Estimation of Malonaldehyde (MDA) level in Skeletal muscle: The animals (Mice) were sacrificed at the end of the treatment week and then skeletal muscle (Gastrocnemius muscle left, gastrocnemius muscle right, soleus muscle left, soleus muscle right) were isolated. The weight of the muscle was taken immediately after drying in a blotting paper. Gastocnemius muscle and soleus muscle was transferred for homogenization for estimation of Malondialdehyde (followed by Esterbauer and Cheeseman method) [17].

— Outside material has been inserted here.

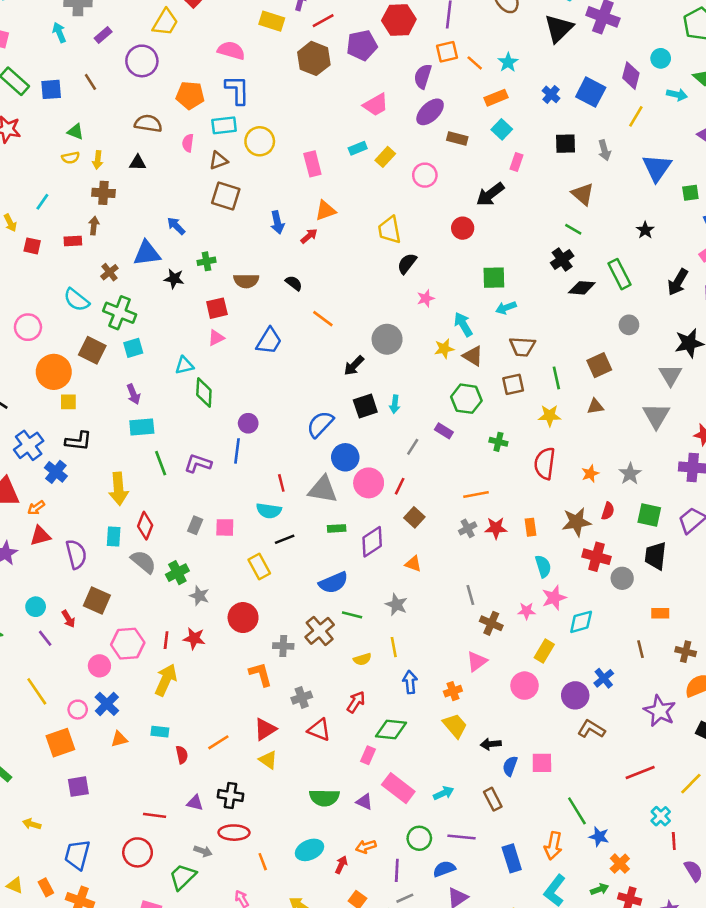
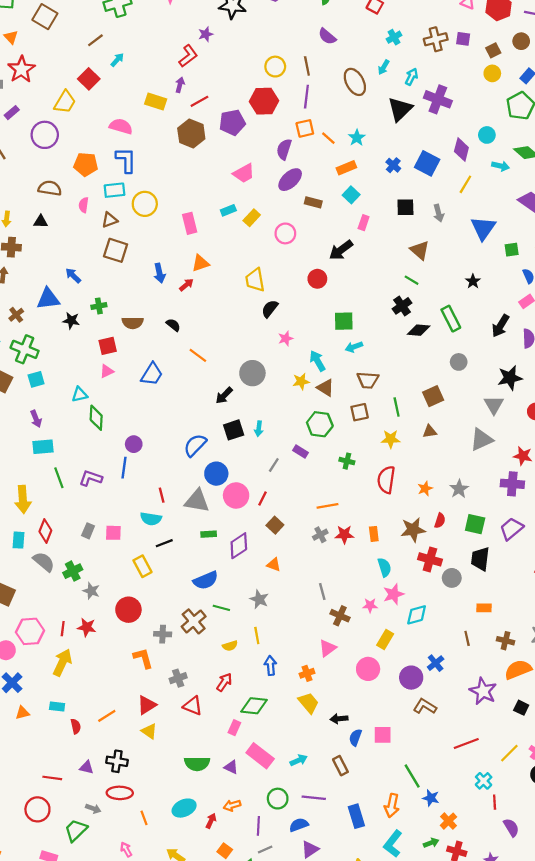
gray triangle: (656, 416) -> (481, 440), turned 35

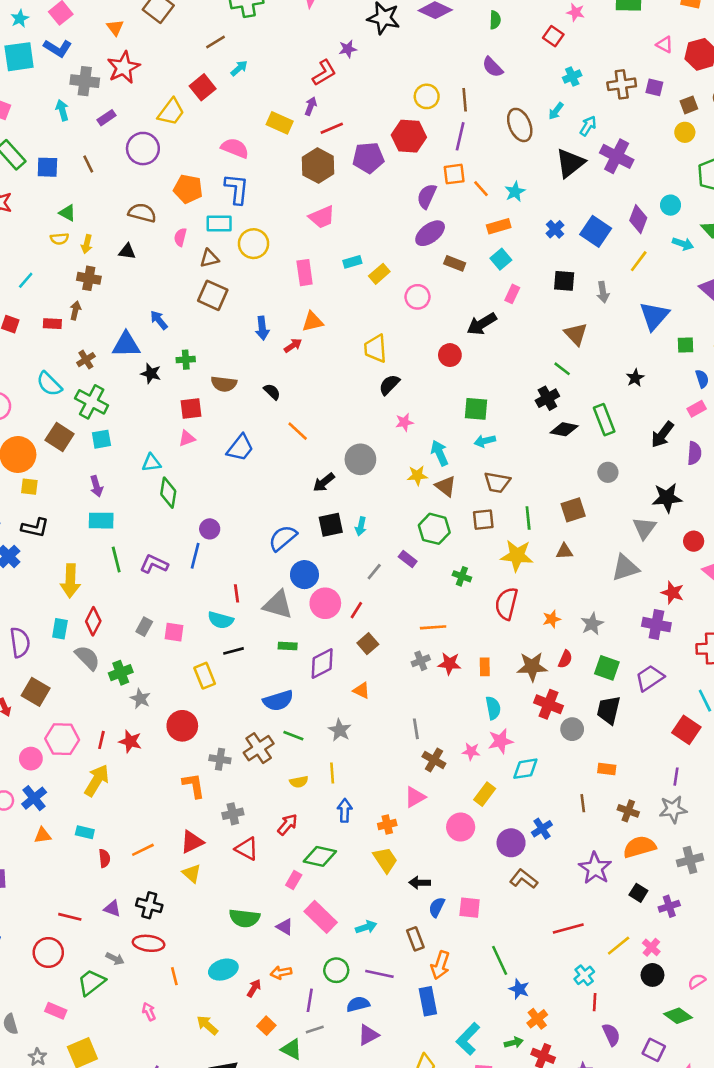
pink trapezoid: (244, 173) -> (322, 217), moved
yellow star: (391, 439) -> (517, 556), size x1.4
orange arrow: (392, 806) -> (440, 965), moved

Statistical analysis: Data were expressed as mean ± Standard Error of the Mean (SEM). Data were Analyzed by Using One-Way Analysis of Variance (ANOVA) followed by dunnett’s t-test as post hoc analysis. Statistical significance was determined at 5% level of confidence (p<0.05).

Result

Percentage yield of the extracts

After drying, the dried mass of the aqueous extract of Fruit Peel and leaf extract of Annona squamosa were weighed in a digital balance. The yields were found to be 20.08 gm (Fruit peel) and 18.1 gm (leaf) from 75gm of Annona squamosa. The percentage yields were found to be 26.77% and 24.13% respectively.

Plasma glucose, triglyceride and total cholesterol level

Plasma glucose level: The fasting plasma glucose level of non diabetic group was found to be normal at week 4. After high fat diet and Multiple low dose of STZ (MLDS), plasma glucose level of diabetic control groups were profoundly increased (227.62 ±5.91,## p<0.01) up to 200 - 230mg/dl at 28 day. on prior treatment with aqueous fruit peel extract of Annona squamosa, plasma glucose level was significantly (197.87± 12.16, *p<0.05) reduced at week 04.Whereas aqueous leaf extract of Annona squamosa treated group showed better reduction (161.25±11.96,**p<0.01) in fasting plasma glucose level as shown in Figure 1.